‘Pickup’, at 15:44 minutes is an up close of Megan, played by Mandy Evans. Directed by Jeremiah Kipp & written by Jessica Blank, the film is a chronicle of Megan’s life through a third person’s lens. Evans who has grabbed accolades for her performance at various platforms, including winning the best actress award at the Madrid international film festival (2017), is stupendous in the short, to say the least! The storyline of the film while well explaining the despondency of the contemporary society, also charts the character arch of people who we may not directly know of, but certainly, hear of in our Chinese whispers.
Megan is a home-maker. She does the mundane, the usual expected of all home-makers and particularly women. She picks and drops her boy to school, waits obediently for her husband to return from his workplace, the banality of it all well captured in Eric Giovon’s cinematography. What shatters her image and the monotonous existence of her life is the parallel one she runs; that of a nymphomaniac.

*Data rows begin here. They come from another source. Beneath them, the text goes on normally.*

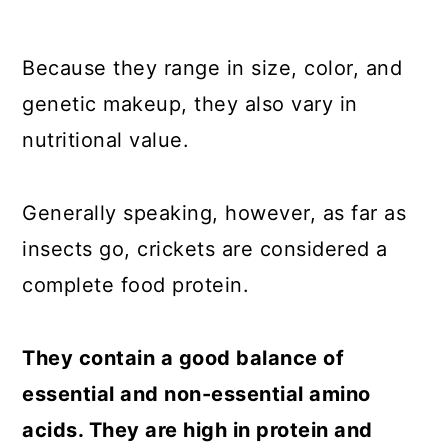
Because they range in size, color, and
genetic makeup, they also vary in
nutritional value.
Generally speaking, however, as far as
insects go, crickets are considered a
complete food protein.
They contain a good balance of
essential and non-essential amino
acids. They are high in protein and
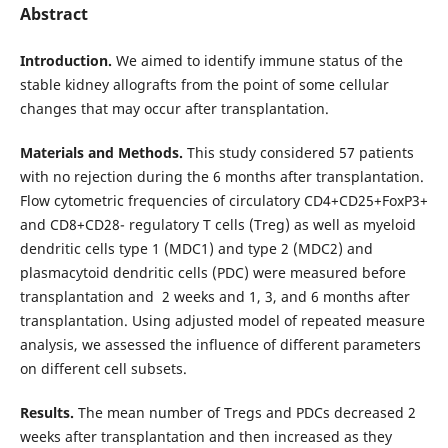
Abstract
Introduction.
We aimed to identify immune status of the
stable kidney allografts from the point of some cellular
changes that may occur after transplantation.
Materials and Methods.
This study considered 57 patients
with no rejection during the 6 months after transplantation.
Flow cytometric frequencies of circulatory CD4+CD25+FoxP3+
and CD8+CD28- regulatory T cells (Treg) as well as myeloid
dendritic cells type 1 (MDC1) and type 2 (MDC2) and
plasmacytoid dendritic cells (PDC) were measured before
transplantation and 2 weeks and 1, 3, and 6 months after
transplantation. Using adjusted model of repeated measure
analysis, we assessed the influence of different parameters
on different cell subsets.
Results.
The mean number of Tregs and PDCs decreased 2
weeks after transplantation and then increased as they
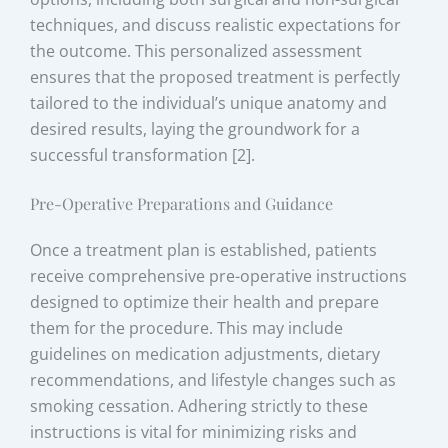
techniques, and discuss realistic expectations for
the outcome. This personalized assessment
ensures that the proposed treatment is perfectly
tailored to the individual’s unique anatomy and
desired results, laying the groundwork for a
successful transformation [2].
Pre-Operative Preparations and Guidance
Once a treatment plan is established, patients
receive comprehensive pre-operative instructions
designed to optimize their health and prepare
them for the procedure. This may include
guidelines on medication adjustments, dietary
recommendations, and lifestyle changes such as
smoking cessation. Adhering strictly to these
instructions is vital for minimizing risks and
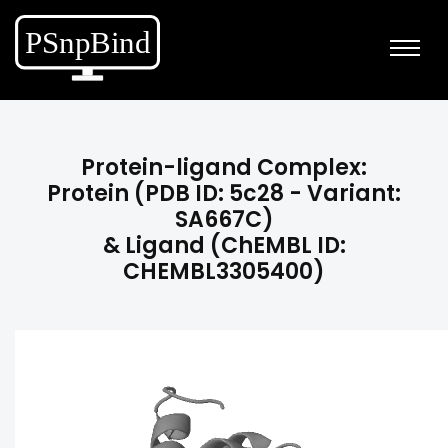
Protein-ligand Complex:
Protein (PDB ID: 5c28 - Variant:
SA667C)
& Ligand (ChEMBL ID:
CHEMBL3305400)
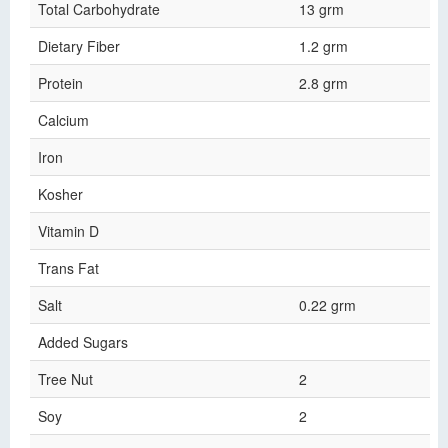
Total Carbohydrate
13 grm
Dietary Fiber
1.2 grm
Protein
2.8 grm
Calcium
Iron
Kosher
Vitamin D
Trans Fat
Salt
0.22 grm
Added Sugars
Tree Nut
2
Soy
2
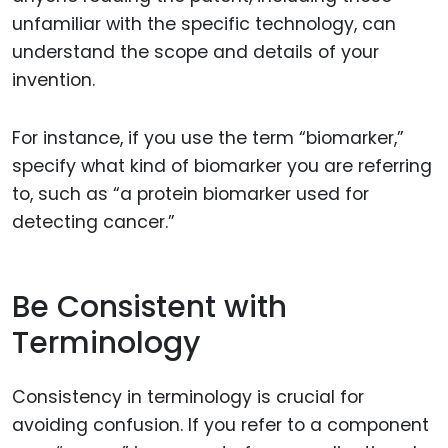
unfamiliar with the specific technology, can
understand the scope and details of your
invention.
For instance, if you use the term “biomarker,”
specify what kind of biomarker you are referring
to, such as “a protein biomarker used for
detecting cancer.”
Be Consistent with
Terminology
Consistency in terminology is crucial for
avoiding confusion. If you refer to a component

With limited dialogues, clearly, it’s the acting alone that’s heavily relied upon in this film. Kipp addresses complex issues and doesn’t mollycoddle the audience. Right from the first scene, the film hits a steady pace; often escalating into a crescendo of sorts that gives a rush. Edited by Katie Dillon, the film is a narration of two parallel lives led. It could have easily lost itself either to the sequence of events or the utterly flawed and unexplained deviance of the character. But, with Giovanni Spinelli’s music and Blank’s writing, the film was in safe hands.